───── BAGIAN TEKS ─────

Tidak bisa dikatakan ayat di atas telah dinasakh
oleh firman Allah QS. Al-Maidah:02:
“Dan apabila kamu telah menyelesaikan ibadah haji, maka bolehlah berburu”
Dikarenakan haramnya berburu adalah lantaran status
ihram yang kemudian menjadi hilang.
§ Dari ucapan pengarang, “setelah ada selang waktu”, mengecualikan hal-hal yang bersambung
dengan khithab, seperti shifat, syarat dan istitsna’.
|
Penjelasan :
Nasakh secara lughat memiliki dua arti, menghilangkan dan memindah. Nasakh
secara istilah adalah menghilangkan hukum syar’i dengan jalan syar’i dengan
adanya selang waktu.
Uraian:
§ Maksud ‘menghilangkan’, bahwasanya khithab Allah swt mengikat perbuatan
manusia seandainya dalil penasakh tidak ada, maka hukum tetap berlaku. Namun
kemudian dalil penasakh menghilangkan dan memutus ikatan tersebut dari
perbuatan manusia.

───── DATA LATIHAN ─────

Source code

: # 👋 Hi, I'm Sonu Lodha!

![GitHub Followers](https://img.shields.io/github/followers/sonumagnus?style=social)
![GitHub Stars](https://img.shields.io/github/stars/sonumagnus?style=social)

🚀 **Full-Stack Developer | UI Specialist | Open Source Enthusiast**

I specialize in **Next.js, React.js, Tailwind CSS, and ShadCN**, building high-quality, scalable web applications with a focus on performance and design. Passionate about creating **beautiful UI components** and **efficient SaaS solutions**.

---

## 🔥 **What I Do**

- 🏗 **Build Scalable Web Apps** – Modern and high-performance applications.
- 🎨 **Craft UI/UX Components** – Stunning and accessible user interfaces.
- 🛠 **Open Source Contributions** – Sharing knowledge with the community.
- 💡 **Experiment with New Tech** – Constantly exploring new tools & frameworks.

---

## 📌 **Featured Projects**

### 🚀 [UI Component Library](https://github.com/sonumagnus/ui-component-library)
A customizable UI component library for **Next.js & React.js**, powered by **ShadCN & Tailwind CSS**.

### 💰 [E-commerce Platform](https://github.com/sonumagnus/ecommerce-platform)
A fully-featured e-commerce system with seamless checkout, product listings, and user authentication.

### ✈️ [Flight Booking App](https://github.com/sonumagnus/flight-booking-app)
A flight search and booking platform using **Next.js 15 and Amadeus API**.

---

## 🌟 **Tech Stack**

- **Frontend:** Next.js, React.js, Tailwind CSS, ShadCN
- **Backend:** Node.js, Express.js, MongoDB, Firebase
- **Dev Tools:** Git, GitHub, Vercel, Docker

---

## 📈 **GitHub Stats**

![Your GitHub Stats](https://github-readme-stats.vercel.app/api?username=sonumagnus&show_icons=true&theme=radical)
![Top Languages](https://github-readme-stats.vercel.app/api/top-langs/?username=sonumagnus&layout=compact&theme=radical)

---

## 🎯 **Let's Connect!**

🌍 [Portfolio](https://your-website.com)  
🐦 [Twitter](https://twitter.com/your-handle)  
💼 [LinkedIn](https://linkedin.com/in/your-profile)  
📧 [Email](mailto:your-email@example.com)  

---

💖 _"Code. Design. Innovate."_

─────

§ **KEGIATAN**
1. Menurut teks tentang nasakh, apa dua arti nasakh secara lughat?
2. Teruskan teks tentang nasakh mulai setelah kalimat terakhirnya.

§ **HASIL PER TUGAS**
1. Menghilangkan dan memindah.

2.
§ Maksud ‘hukum syar’i’ mengecualikan hukum akal seperti bara’ah ashliyah di atas.
§ Maksud ‘jalan syar’i’, memasukkan khithab Allah swt dan Nabi saw, perbuatan
dan taqrir Nabi saw. Mengecualikan
jalan akal, seperti hilangnya hukum dari orang mati, tidur, lupa, gila dan
sebab mati, lupa, tidur dan gila.
§ Maksud ‘adanya selang waktu’, mengecualikan syarath, shifat, dan istitsna’.
Beberapa persyaratan nasakh;
1.
Dalil yang dinasakh berbentuk syar’i, bukan aqli
(akal)
2.
Dalil penasakh turun dengan selang waktu dan
terpisah.
3.
Dengan jalan syar’i, bukan jalan akal.
4.
Dalil yang dinasakh tidak dibatasi waktu atau
dibatasi dengan batas tertentu, seperti keterangan di atas.
5.
Dalil yang ada boleh dinasakh. Tidak boleh
menasakh dasar tauhid dan hal-hal yang diketahui secara dharuri (pasti).
6.
Penasakh berupa dalil khash disyaratkan datang
setelah dalil umum diamalkan.
7.
Hal yang menuntut dalil yang dinasakh berbeda
dengan yang menuntut dalil penasakh.
8.
Terjadi di masa Nabi saw. Setelah Beliau wafat
tidak ada nasakh karena telah sempurnanya syariat [1][52].
Pertanyaan :
Bagaimana kita mengetahui penasakh turun lebih akhir?
Jawab :
Dengan beberapa cara;
1.
Dengan ijma’
2.
Penjelasan Nabi saw. Contoh Nabi saw mengatakan,
“dalil ini menasakh dalil sebelumnya”, “dalil ini setelah dalil sebelumnya”
3.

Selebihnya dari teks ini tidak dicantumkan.